Thursday, April 15, 2010

Household makes $5544 from 5.6kw Solar System....

Silver lining  ...  Mr Cooper checks the solar panels on his roof, which generate both electricity and income from selling power back to the grid.

Silver lining ... Mr Cooper checks the solar panels on his roof, which generate both electricity and income from selling power back to the grid. Photo: Dean Sewell

WHEN NSW brought in its generous solar panel subsidy scheme late last year, Aaron Cooper went big.

''As soon as we found out this policy wasn't means-tested, we just jumped,'' said the 37-year-old boilermaker. Last month Mr Cooper installed 32 American-made solar panels which take up most of the roof on his Berowra Heights home.

The 5.6 kilowatt system will run the lathes and welding equipment in Mr Cooper's shed, and heat an enclosure for 100 snakes he and his wife Ruth will keep out the back.

Mr Cooper, who studies venomous snakes as a hobby, has a licence from the National Parks and Wildlife Service to sell the reptiles, which can no longer be collected from the wild. He will also breed food for them such as crickets, frogs and mealworms.

Energy Australia estimates it will pay the Coopers $5544 a year under the state government's feed-in-tariff, at a rate of 66¢ per kilowatt-hour (kwh), based on the amount of electricity solar panels typically generate in Sydney. That should cover the couple's power bills well into the future, even though prices are expected to rise by up to 64 per cent over the next three years, and even assuming their power use doubles. Their bills were about $430 a quarter until now.

NSW's gross feed-in tariff, the highest in Australia, is guaranteed for seven years and should also quickly repay the almost $30,000 up-front cost of the system (not including renewable energy certificates worth about $7000, which the Coopers transferred to installer Blue Sky Energy).

''We wanted to cater for extra rises,'' Mr Cooper said. ''As long as we've got no bill, we're happy.''

But Mr Cooper is annoyed by his new smart meter - installed as a condition of connecting solar panels to the grid - which has seen his peak rate jump from about 16c/kwh to about 35c/kwh under a ''time of use'' regime.

He said that peak rate, charged between 2pm and 8pm weekdays, could jump to 64c/kwh by 2012 - almost as high as the feed-in-tariff. So-called shoulder and off-peak rates are much cheaper, of course, and Energy Australia said around 75 per cent of customers are better off under time-of-use metering, if they can switch to largely using dishwashers, dryers and pool pumps at night.

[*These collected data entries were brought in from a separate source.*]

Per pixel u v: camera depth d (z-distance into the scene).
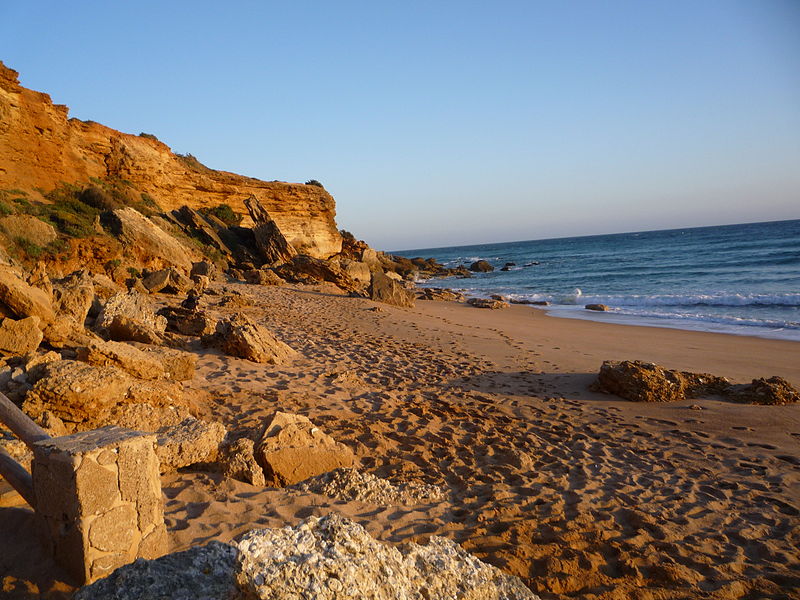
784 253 57.09
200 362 10.41
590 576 4.09
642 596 3.89
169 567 2.50
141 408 5.71
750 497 5.94
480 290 45.09
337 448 5.96
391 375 11.34
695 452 7.45
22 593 2.76
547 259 88.88
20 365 6.22
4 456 3.45
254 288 28.67
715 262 55.25
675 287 37.91
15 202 23.67
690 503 5.72
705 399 10.15
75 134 36.91
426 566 2.57
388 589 2.26
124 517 2.97
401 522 4.66
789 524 5.30
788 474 6.61
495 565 4.08
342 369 11.43
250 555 2.16
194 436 5.40
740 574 4.34
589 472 6.49
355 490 5.12
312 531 2.38
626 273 52.31
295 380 9.93
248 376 9.82
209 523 4.13
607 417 9.06
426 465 6.45
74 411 5.18
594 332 19.67
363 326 18.39
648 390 10.08
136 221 27.25
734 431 8.34
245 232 44.59
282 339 14.41
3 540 3.11
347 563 2.19
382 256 66.31
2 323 6.95
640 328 20.72
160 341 10.51
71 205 27.42
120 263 22.70
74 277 14.02
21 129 28.19
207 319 13.15
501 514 5.12
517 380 11.60
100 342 7.28
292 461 5.59
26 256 19.48
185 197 46.03
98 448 2.86
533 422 8.69
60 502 2.88
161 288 21.56
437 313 25.17
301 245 55.31
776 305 26.70
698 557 4.49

A typical saving would be $60 from a $1230 annual bill, an Energy Australia spokesman said.

Households are rushing to install solar panels to take advantage of the solar bonus scheme, which was announced last November.

A spokeswoman for NSW's Energy Minister, John Robertson, said the government hoped to treble solar panel installations in NSW, which would take the total to 33,000 homes.